*** Document excerpt Section Begins ***

Search code examples
pythonpandasdata-science-experience

python performance problems while classifing column values


This question is strongly related to my question earlier: here
Sorry that I have to ask again!

The code below is running and delivering the correct results but its again somehow slow (4 mins for 80K rows). I have problems to use the Series class from pandas for concrete values. Can someone recommend how I can instead classify those columns?

Could not find relevant information in the documentary:
https://pandas.pydata.org/pandas-docs/stable/generated/pandas.Series.html

Running Code:

# p_test_SOLL_test_D10

for x in range (0,len(tableContent[6])):
    var = tableContent[6].loc[x, ('p_test_LAENGE')]
    if float(tableContent[6].loc[x, ('p_test_LAENGE')])>=100.0:
        tableContent[6].loc[x, ('p_test_LAENGE')]='yes'
    elif (float(tableContent[6].loc[x, ('p_test_LAENGE')]) <30.0 and float(tableContent[6].loc[x, ('p_test_LAENGE')]) >= 10):
        tableContent[6].loc[x, ('p_test_LAENGE')]='yes2'
    elif (float(tableContent[6].loc[x, ('p_test_LAENGE')]) <10.0 and float(tableContent[6].loc[x, ('p_test_LAENGE')]) >= 5):
        tableContent[6].loc[x, ('p_test_LAENGE')]='yes3'
    else:
        tableContent[6].loc[x, ('p_test_LAENGE')]='no'

print (tableContent[6]['p_test_LAENGE'])

*** Document excerpt Section Ends ***
*** Given information Section Begins ***

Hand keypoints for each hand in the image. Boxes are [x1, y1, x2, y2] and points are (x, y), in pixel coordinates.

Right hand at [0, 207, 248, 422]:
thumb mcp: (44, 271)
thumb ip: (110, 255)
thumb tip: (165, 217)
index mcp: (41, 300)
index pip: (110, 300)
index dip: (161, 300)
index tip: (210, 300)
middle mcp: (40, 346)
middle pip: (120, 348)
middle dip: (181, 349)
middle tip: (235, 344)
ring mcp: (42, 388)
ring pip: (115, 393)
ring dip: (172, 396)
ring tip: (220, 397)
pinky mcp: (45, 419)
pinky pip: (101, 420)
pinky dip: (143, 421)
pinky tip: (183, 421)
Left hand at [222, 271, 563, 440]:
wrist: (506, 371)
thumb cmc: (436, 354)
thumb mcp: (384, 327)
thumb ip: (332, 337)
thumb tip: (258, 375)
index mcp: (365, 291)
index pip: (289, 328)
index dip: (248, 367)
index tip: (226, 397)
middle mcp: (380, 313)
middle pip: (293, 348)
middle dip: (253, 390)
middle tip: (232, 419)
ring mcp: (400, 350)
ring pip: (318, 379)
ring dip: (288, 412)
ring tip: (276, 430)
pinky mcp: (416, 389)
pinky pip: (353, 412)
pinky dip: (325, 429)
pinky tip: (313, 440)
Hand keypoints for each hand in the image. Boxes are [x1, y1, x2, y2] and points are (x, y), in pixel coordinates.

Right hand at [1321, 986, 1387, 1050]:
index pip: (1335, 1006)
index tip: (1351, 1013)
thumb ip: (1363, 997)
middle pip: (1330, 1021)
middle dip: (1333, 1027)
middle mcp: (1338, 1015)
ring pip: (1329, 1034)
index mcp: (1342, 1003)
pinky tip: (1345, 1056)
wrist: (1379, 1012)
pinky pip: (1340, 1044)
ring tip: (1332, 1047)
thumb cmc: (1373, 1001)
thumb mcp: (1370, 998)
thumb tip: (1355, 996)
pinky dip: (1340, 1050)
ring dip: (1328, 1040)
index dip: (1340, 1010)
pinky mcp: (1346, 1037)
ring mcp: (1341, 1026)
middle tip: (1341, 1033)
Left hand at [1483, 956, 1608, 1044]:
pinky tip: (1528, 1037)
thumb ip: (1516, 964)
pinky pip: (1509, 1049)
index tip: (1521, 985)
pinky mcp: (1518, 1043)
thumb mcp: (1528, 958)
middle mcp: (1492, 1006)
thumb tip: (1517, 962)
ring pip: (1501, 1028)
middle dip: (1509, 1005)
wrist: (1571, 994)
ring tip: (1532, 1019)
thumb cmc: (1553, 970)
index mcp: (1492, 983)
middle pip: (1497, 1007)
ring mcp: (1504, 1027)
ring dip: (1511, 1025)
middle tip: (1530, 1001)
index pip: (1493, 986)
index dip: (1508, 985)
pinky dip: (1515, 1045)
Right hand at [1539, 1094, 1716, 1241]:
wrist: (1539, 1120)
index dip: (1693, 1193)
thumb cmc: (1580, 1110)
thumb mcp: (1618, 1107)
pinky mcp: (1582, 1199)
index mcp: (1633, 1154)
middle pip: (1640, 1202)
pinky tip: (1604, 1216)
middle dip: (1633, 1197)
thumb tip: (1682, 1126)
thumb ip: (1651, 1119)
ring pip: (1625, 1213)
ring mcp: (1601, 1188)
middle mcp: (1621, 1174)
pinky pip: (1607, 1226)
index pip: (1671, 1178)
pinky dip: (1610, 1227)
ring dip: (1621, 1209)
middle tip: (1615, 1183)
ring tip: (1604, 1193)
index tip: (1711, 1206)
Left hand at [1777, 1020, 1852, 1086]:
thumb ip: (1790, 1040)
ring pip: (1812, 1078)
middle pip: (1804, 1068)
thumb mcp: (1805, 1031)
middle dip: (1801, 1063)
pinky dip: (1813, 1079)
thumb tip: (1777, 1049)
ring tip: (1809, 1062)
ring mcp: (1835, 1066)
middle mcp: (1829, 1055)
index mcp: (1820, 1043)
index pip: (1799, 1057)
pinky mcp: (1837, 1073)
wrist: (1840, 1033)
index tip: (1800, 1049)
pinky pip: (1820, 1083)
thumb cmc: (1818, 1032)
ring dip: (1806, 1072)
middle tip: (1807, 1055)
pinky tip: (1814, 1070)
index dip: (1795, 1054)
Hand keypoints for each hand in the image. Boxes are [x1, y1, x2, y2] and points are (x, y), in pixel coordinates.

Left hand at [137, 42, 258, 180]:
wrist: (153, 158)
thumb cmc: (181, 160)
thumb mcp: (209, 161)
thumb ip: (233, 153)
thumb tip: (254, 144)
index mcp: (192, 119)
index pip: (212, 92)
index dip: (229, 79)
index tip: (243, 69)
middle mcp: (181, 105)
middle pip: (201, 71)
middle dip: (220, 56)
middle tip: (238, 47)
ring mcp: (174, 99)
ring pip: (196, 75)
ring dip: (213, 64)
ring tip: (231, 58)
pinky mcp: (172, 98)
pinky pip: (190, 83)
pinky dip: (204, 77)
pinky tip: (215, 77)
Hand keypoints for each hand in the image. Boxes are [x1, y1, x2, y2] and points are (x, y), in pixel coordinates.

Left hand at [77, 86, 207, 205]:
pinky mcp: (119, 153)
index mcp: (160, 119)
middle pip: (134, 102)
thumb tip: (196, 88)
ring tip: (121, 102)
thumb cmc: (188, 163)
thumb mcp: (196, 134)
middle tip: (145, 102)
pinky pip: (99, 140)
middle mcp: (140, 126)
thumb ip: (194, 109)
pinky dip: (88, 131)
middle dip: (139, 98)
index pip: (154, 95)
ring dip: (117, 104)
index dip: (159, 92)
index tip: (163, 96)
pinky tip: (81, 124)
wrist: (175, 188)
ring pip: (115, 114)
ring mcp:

*** Given information Section Ends ***

• Brief 1
Reproduce verbatim the passage of the pandas performance question from "for x in range" up to and including "print (tableContent[6]['p_test_LAENGE'])".
• Brief 2
Render this sentence from the pandas performance question in German: "Can someone recommend how I can instead classify those columns?"
• Brief 3
Continue the pandas performance question from its final line of code onward.

• Output 1
for x in range (0,len(tableContent[6])):
    var = tableContent[6].loc[x, ('p_test_LAENGE')]
    if float(tableContent[6].loc[x, ('p_test_LAENGE')])>=100.0:
        tableContent[6].loc[x, ('p_test_LAENGE')]='yes'
    elif (float(tableContent[6].loc[x, ('p_test_LAENGE')]) <30.0 and float(tableContent[6].loc[x, ('p_test_LAENGE')]) >= 10):
        tableContent[6].loc[x, ('p_test_LAENGE')]='yes2'
    elif (float(tableContent[6].loc[x, ('p_test_LAENGE')]) <10.0 and float(tableContent[6].loc[x, ('p_test_LAENGE')]) >= 5):
        tableContent[6].loc[x, ('p_test_LAENGE')]='yes3'
    else:
        tableContent[6].loc[x, ('p_test_LAENGE')]='no'

print (tableContent[6]['p_test_LAENGE'])

• Output 2
Kann jemand empfehlen, wie ich diese Spalten stattdessen klassifizieren kann?

• Output 3
Series Try:

if tableContent[6]['p_test_LAENGE'].astype(float) >=100.0:
    tableContent[6]['p_test_LAENGE']='yes'
elif (tableContent[6]['p_test_LAENGE'].astype(float) <30.0 and tableContent[6]['p_test_LAENGE'].astype(float) >= 10):
    tableContent[6]['p_test_LAENGE']='yes1'
elif (tableContent[6]['p_test_LAENGE'].astype(float) <10.0 and tableContent[6]['p_test_LAENGE'].astype(float) >= 5):
    tableContent[6]['p_test_LAENGE']='yes2'
else:
    tableContent[6]['p_test_LAENGE']='no'


print (tableContent[6]['p_test_LAENGE'])

Solution

  • I do not have your df to test so you need to modify the following code. Assume that min of df is greater than 10e-7 while max of df is less than 10e7

    bin = [10e-7,5,10,30,100,10e7]
    label = ['no','yes2','yes1','no','yes']
    df['p_test_LAENGE_class'] = pd.cut(df['p_test_LAENGE'], bins=bin, labels=label)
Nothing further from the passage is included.